Si cette crise migratoire relance le processus d'adhésion de la Turquie à l'UE de façon totalement opportuniste pour les deux camps, l'issue est plus qu'incertaine. D'abord en raison du blocage de Chypre qui met son veto sur plusieurs chapitres.

     | Lire aussi : Chypre sera-t-elle réunifiée en 2016 ?

Puis, en raison d'un contexte général qui se dégrade à Ankara. Le rapport d'évaluation annuel de la Commission européenne sur la situation en Turquie, publié en novembre (volontairement après les élections...), est l'un des plus sévères depuis 1997. Il dénonce -entre autres- les régressions en matière d'Etat de droit et de liberté d'expression.

Droits de l'homme (et de la presse) sacrifiés sur l'autel de la Realpolitik

Vendredi 4 mars, alors que le président du Conseil européen Donald Tusk est en visite en Turquie, le plus grand quotidien du pays, Zaman, très critique vis-à-vis du pouvoir, est placé sous tutelle judiciaire. En l'espace d'une nuit, le journal s'est mué en relais officiel de la politique du gouvernement.

Bruxelles condamne, mais timidement. "Nous ne pouvons rester indifférents aux inquiétudes qui ont été soulevées dans ce contexte", a assuré le président du Conseil européen, Donald Tusk. Cet exemple n'est pourtant pas le premier. Le journaliste turc Can Dündar, rédacteur en chef du quotidien d'opposition Cumhuriyet, encourt la prison à vie pour "espionnage", après avoir passé plusieurs mois derrière les barreaux avec son confrère Erdem Gül. La purge dans les médias non officiels se poursuit. Ce mardi matin, alors que Bruxelles et Ankara affichent leur satisfaction,  la plus importante agence de presse privée de Turquie, Cihan, a aussi été placée sous tutelle par la justice.

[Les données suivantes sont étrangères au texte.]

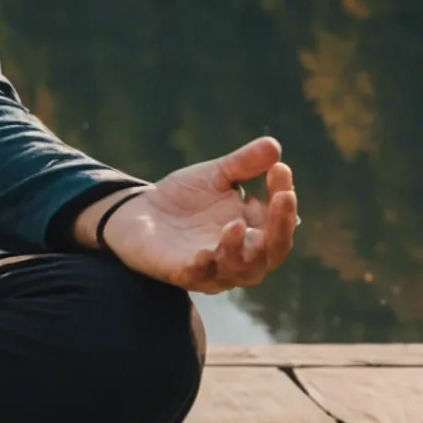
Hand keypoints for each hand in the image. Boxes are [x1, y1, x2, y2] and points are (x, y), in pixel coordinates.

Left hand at [84, 136, 296, 292]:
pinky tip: (205, 252)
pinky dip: (205, 266)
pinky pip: (200, 276)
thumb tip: (274, 146)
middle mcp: (242, 254)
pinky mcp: (183, 273)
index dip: (285, 196)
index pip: (280, 219)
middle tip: (284, 196)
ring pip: (242, 270)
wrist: (137, 212)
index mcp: (254, 229)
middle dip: (281, 225)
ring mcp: (214, 267)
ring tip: (235, 224)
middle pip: (273, 251)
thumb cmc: (185, 198)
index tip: (280, 168)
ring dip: (241, 249)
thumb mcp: (215, 175)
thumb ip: (243, 164)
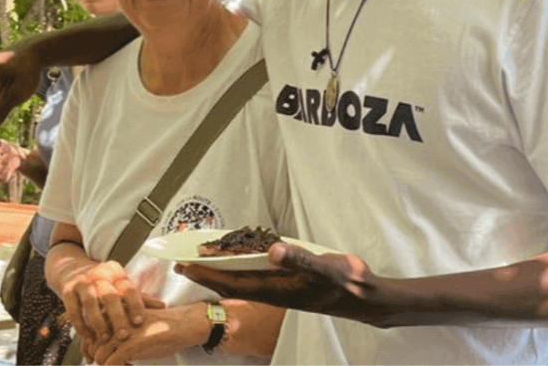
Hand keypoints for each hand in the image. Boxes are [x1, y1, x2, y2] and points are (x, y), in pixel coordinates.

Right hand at [58, 260, 161, 343]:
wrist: (73, 270)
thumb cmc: (104, 283)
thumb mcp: (121, 285)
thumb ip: (140, 297)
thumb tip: (163, 306)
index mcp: (117, 273)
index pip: (129, 288)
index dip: (136, 304)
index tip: (140, 321)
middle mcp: (100, 275)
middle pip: (110, 295)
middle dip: (117, 316)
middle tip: (124, 335)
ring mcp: (83, 282)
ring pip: (91, 301)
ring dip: (98, 321)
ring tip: (105, 338)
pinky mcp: (67, 290)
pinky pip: (73, 309)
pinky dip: (80, 324)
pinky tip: (87, 336)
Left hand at [88, 303, 207, 364]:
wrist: (182, 325)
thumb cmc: (160, 328)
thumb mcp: (134, 327)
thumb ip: (116, 334)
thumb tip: (96, 352)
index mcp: (114, 312)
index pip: (91, 336)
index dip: (95, 351)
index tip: (106, 359)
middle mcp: (114, 318)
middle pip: (93, 347)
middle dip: (103, 360)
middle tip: (121, 363)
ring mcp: (122, 330)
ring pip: (100, 357)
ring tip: (127, 365)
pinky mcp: (131, 342)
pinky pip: (111, 363)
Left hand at [177, 242, 388, 325]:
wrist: (364, 296)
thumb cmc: (344, 283)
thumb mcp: (323, 267)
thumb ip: (298, 259)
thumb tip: (274, 250)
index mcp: (275, 290)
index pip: (231, 282)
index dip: (206, 274)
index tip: (184, 265)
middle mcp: (273, 291)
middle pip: (231, 282)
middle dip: (206, 272)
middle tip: (184, 261)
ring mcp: (281, 288)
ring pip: (243, 279)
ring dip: (223, 269)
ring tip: (206, 258)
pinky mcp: (289, 284)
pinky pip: (258, 275)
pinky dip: (243, 266)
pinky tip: (242, 258)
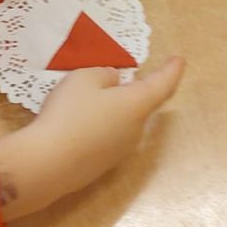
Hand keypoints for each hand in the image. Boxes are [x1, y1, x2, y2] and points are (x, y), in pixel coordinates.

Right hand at [0, 58, 185, 219]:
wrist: (47, 164)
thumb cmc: (70, 113)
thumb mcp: (84, 78)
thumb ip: (104, 75)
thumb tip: (113, 82)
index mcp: (137, 105)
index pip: (163, 85)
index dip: (172, 70)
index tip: (178, 60)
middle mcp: (135, 130)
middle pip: (140, 105)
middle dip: (132, 90)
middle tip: (118, 77)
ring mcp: (119, 151)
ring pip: (122, 122)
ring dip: (113, 109)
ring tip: (88, 99)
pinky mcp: (101, 166)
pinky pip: (106, 138)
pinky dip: (99, 127)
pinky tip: (77, 124)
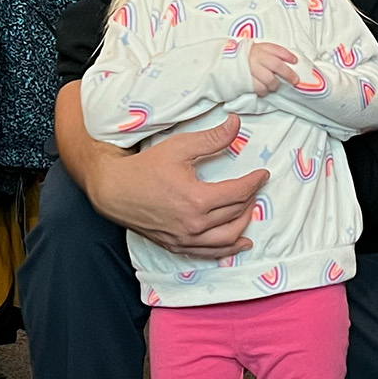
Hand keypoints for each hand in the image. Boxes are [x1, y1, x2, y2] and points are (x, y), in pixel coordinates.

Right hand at [57, 85, 266, 259]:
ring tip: (251, 211)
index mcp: (197, 199)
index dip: (254, 182)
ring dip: (244, 224)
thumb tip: (237, 125)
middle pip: (236, 214)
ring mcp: (185, 238)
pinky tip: (239, 243)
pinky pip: (209, 253)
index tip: (263, 174)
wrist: (114, 190)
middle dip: (251, 199)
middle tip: (255, 187)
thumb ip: (212, 139)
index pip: (238, 193)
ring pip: (227, 238)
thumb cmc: (145, 167)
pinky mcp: (177, 245)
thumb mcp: (180, 147)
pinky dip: (228, 249)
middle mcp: (194, 224)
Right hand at [248, 42, 300, 96]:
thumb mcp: (263, 50)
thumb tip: (294, 61)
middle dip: (288, 74)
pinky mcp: (246, 80)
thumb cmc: (252, 57)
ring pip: (269, 80)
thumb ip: (277, 54)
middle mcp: (257, 57)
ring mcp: (251, 69)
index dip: (288, 56)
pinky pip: (260, 88)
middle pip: (277, 66)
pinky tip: (264, 88)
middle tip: (295, 80)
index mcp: (262, 49)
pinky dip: (264, 90)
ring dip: (275, 85)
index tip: (295, 61)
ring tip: (274, 85)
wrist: (231, 61)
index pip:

En octobre, le président de la Commission européenne, Jean-Claude Juncker avait préféré joué la carte du pragmatisme. Devant le Parlement européen, il expliquait que, en dépit des préoccupations en matière des droits de l'homme, "nous devrons travailler avec la Turquie, que cela nous plaise ou non". Quitte à fermer les yeux.